# Helicopter to Windjammer Landing



## siesta (Jan 20, 2011)

Looking at summer fares to St lucia.  Can fly to SLU which is 5 minutes from the resort, but will have a hell of a layover in Puerto Rico.  Or I can fly to UVF (115 miles from resort), and catch a helicopter to the resort.  My question is, I read that the resort does not have a helipad, so is it still possible to take the helicopter? I don't mind landing in a field. Thanks in advance.


----------



## lobsterlover (Jan 20, 2011)

Maybe you could land on your villa roof LOL.
We took the helicopter from uvf to the little airport a few times. Latest last Dec.
There's really no place to land the heli near or at the resort or they would do that probably. It would be nice.
I was a little shocked to see people who took a cab to WJ from UVF, checking in while we were still checking in after we had the helicopter jump on them.

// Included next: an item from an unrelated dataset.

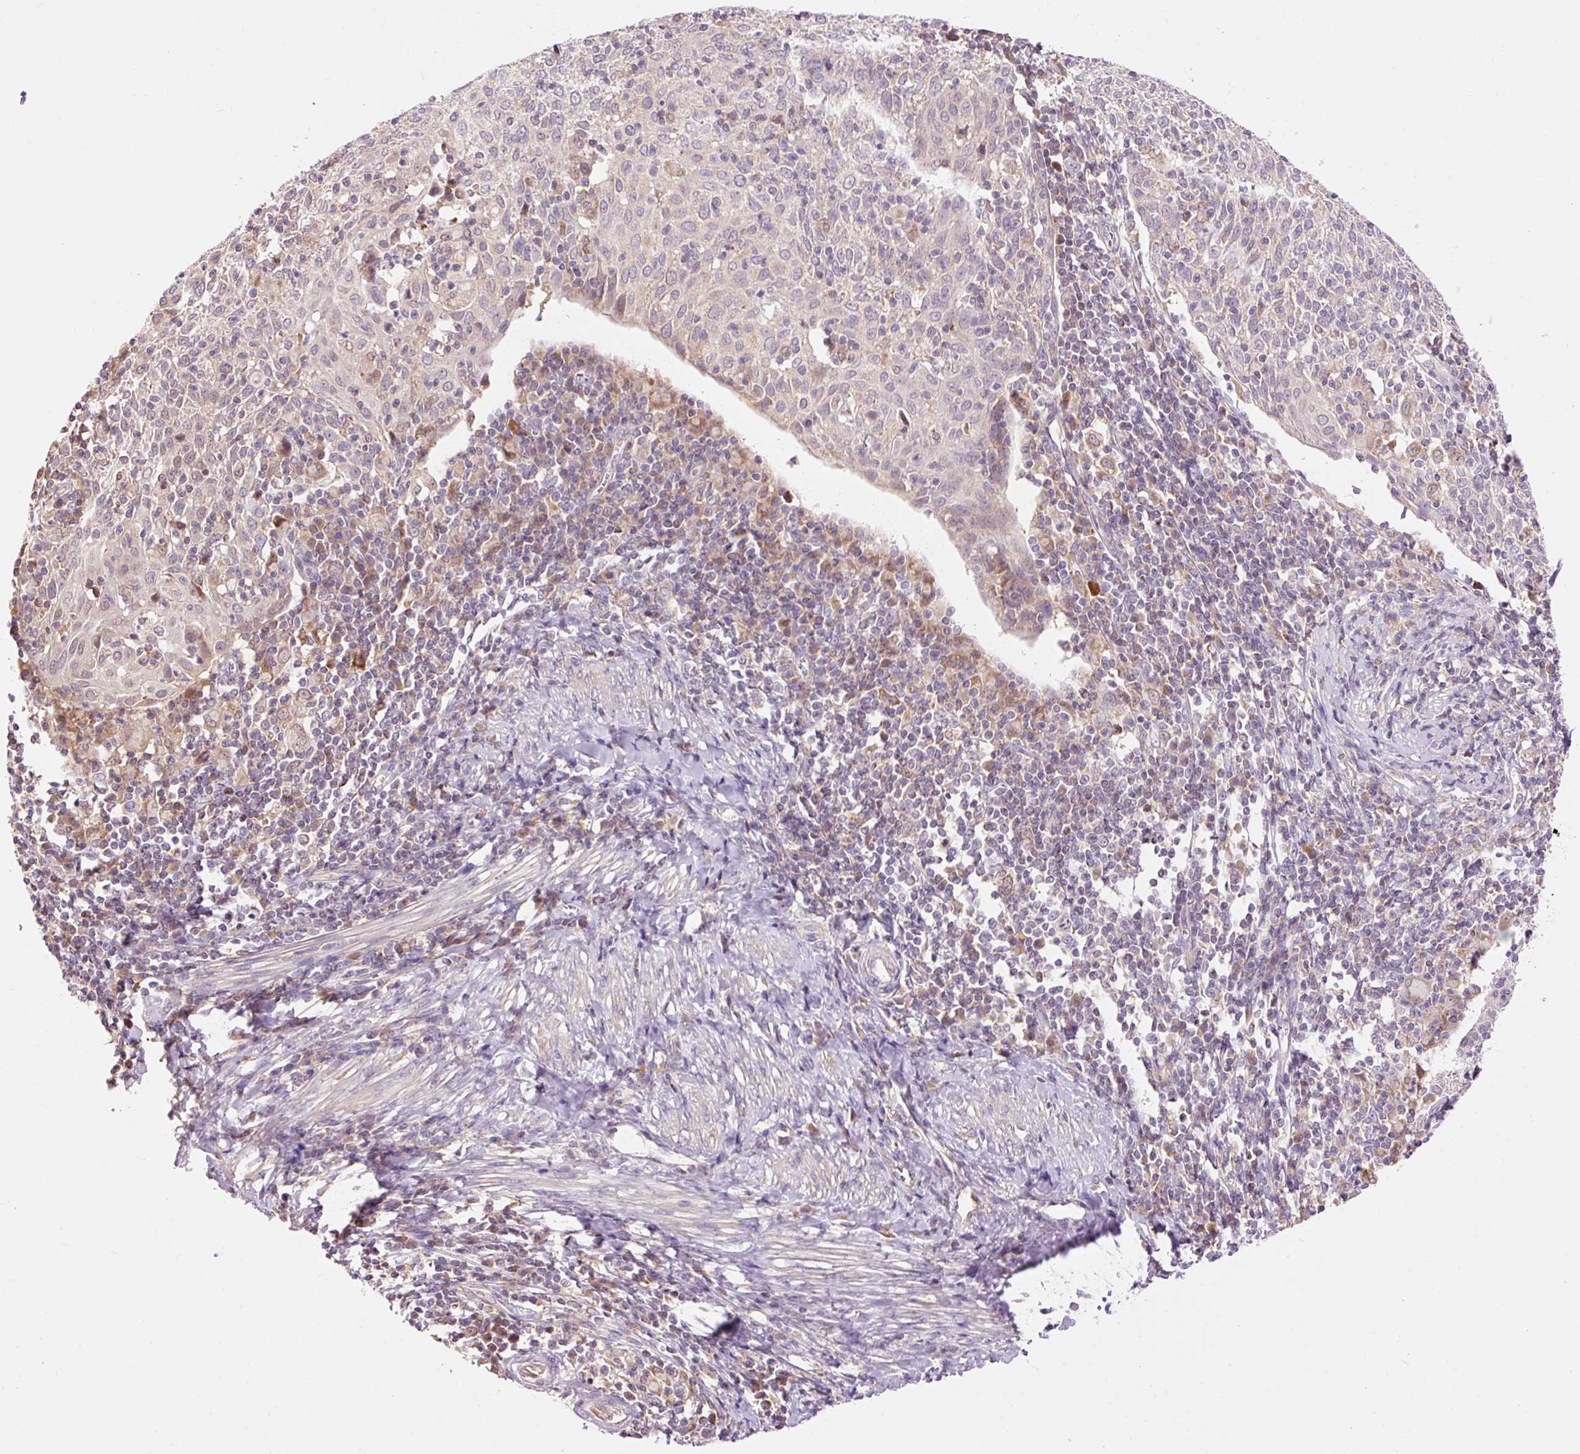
{"staining": {"intensity": "weak", "quantity": "<25%", "location": "nuclear"}, "tissue": "cervical cancer", "cell_type": "Tumor cells", "image_type": "cancer", "snomed": [{"axis": "morphology", "description": "Squamous cell carcinoma, NOS"}, {"axis": "topography", "description": "Cervix"}], "caption": "The IHC photomicrograph has no significant expression in tumor cells of cervical cancer (squamous cell carcinoma) tissue.", "gene": "IMMT", "patient": {"sex": "female", "age": 52}}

But by the time we got luggage sorted, got to the heli, then rented our car at the little airport, stopped at the gas station for beer for our fridge, those people were only 20 minutes later than us getting to the resort!!
It makes you wonder was it worth the $570?? The experience is the greatest though. Saw the landslides and hurricane damage.
Life is too short to sit around for lay- overs. Its already a full day of travel getting to WJ.
Have fun!!


----------



## siesta (Jan 20, 2011)

the flight to SLU is around $750 with a big layover, the flight to UVF is under $500, and the helicopter is $110 per person one way, making the two options comparable. thanks for the help.


----------



## Carolyn (Jan 20, 2011)

It is my understanding the helicopter has to land at the smaller airport that's about 20 minutes from WJL. Then you have to taxi to the resort.  Also your luggage cannot go with you on the helicopter.  You will receive it later. Not really worth it to me.


----------



## siesta (Jan 20, 2011)

Carolyn said:


> Also your luggage cannot go with you on the helicopter.  You will receive it later. Not really worth it to me.


 by receive it later, like it will be delivered to the resort? or I have to go get it from the small airport?


----------



## luvmypt (Jan 21, 2011)

siesta said:


> the flight to SLU is around $750 with a big layover, the flight to UVF is under $500, and the helicopter is $110 per person one way, making the two options comparable. thanks for the help.



What helicopter company is offering $110 one way? I reserved the St Lucia Helicopters for the end of Feb and they're $145 one way. Also the email confirmation I got from them says they'll deliver the luggage to your resort. We only have carry on so our bags will go with us.


----------



## Carolyn (Jan 21, 2011)

luvmypt said:


> What helicopter company is offering $110 one way? I reserved the St Lucia Helicopters for the end of Feb and they're $145 one way. Also the email confirmation I got from them says they'll deliver the luggage to your resort. We only have carry on so our bags will go with us.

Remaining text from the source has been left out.